● Input records

###

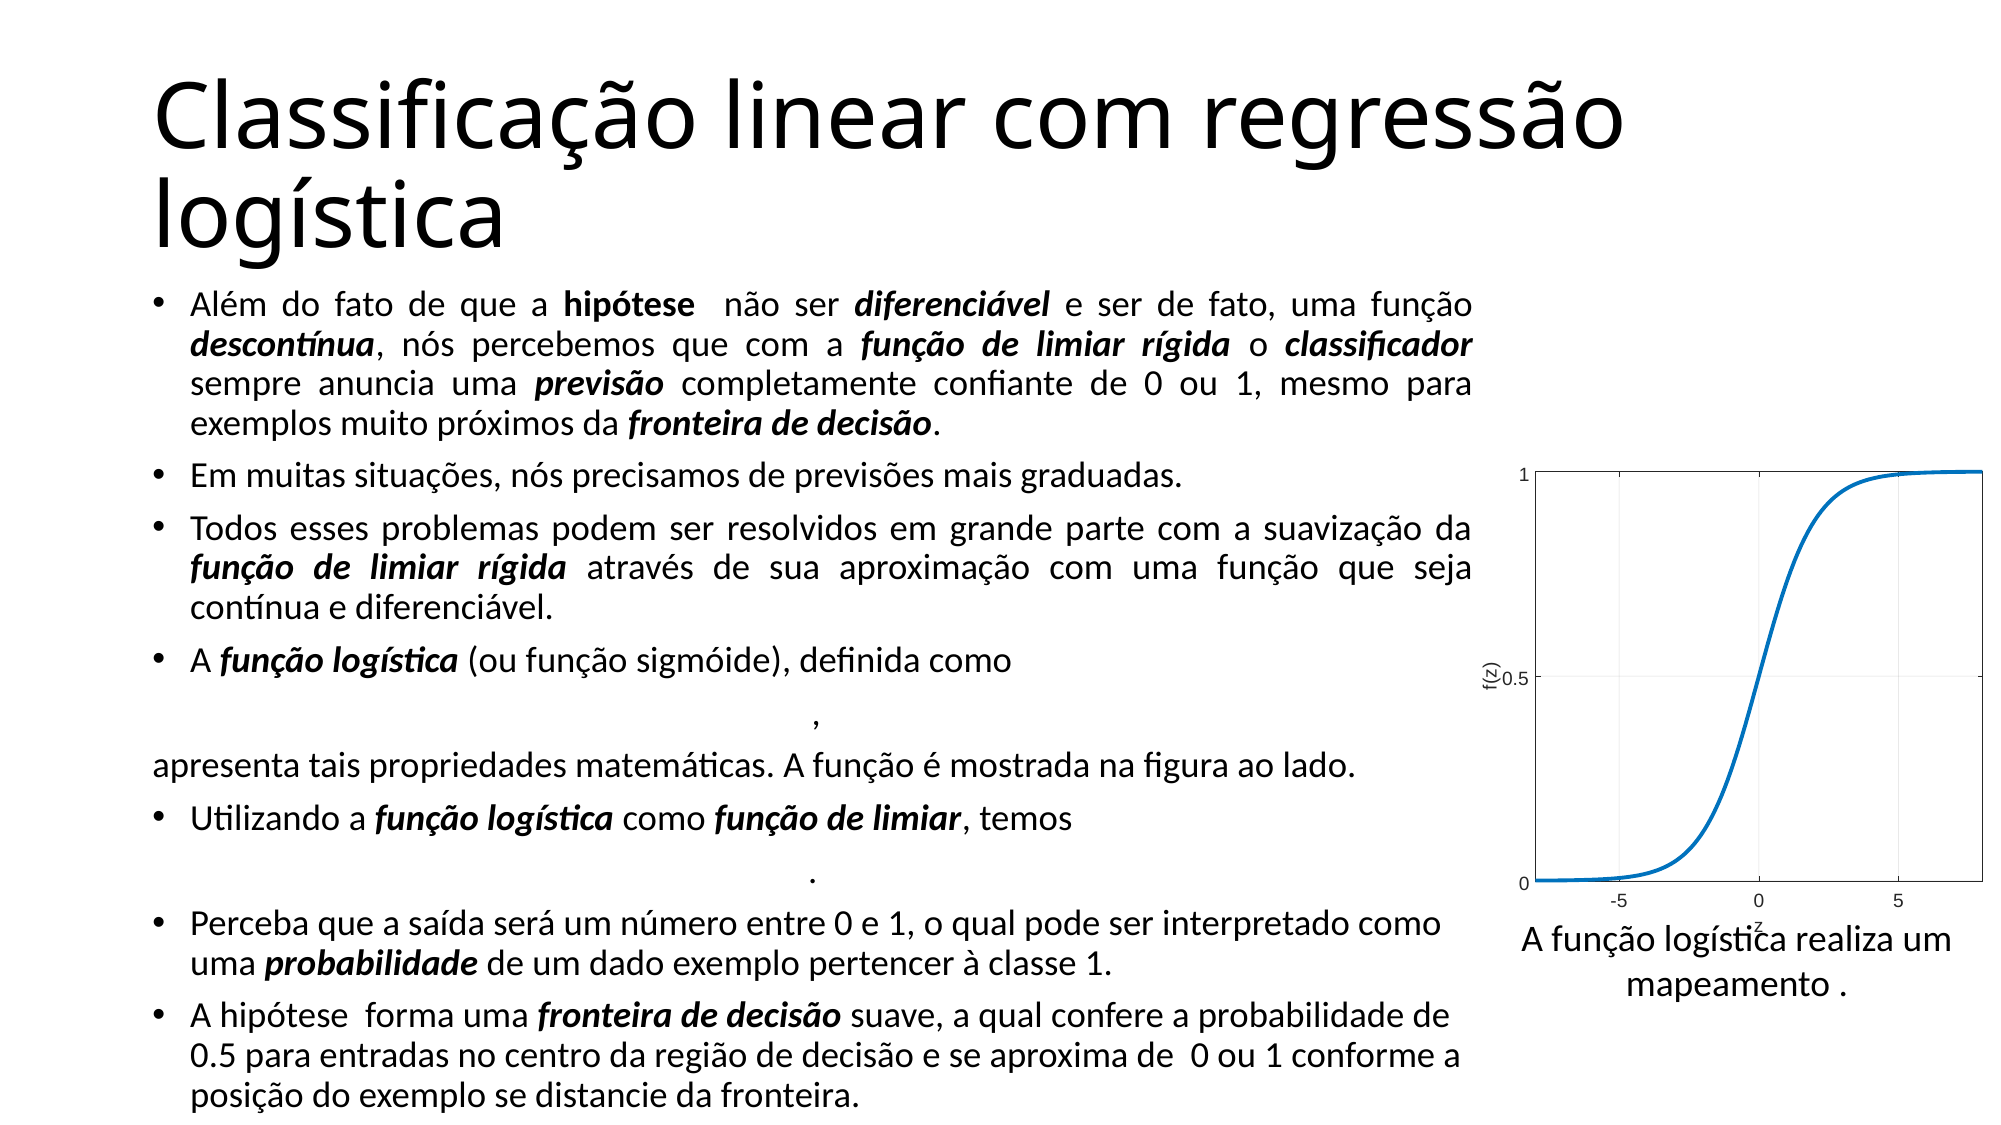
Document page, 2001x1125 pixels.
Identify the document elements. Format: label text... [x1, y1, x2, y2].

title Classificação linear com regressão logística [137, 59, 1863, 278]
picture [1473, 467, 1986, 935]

###

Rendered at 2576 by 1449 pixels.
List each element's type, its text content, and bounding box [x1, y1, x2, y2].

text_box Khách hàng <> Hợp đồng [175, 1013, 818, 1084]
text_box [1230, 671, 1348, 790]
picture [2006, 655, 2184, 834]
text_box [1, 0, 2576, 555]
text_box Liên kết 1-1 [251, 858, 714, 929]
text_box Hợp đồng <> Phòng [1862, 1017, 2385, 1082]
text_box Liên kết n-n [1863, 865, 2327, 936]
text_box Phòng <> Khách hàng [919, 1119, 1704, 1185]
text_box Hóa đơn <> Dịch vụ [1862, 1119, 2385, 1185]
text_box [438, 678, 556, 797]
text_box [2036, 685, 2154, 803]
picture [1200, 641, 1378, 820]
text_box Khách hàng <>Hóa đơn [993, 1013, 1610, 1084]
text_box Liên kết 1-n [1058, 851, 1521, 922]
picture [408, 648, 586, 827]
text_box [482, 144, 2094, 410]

###

● Activity
Search the entries above for "pixels". Show every line that has it.

● Solution to the exercise
Document page, 2001x1125 pixels.
Rendered at 2576 by 1449 pixels.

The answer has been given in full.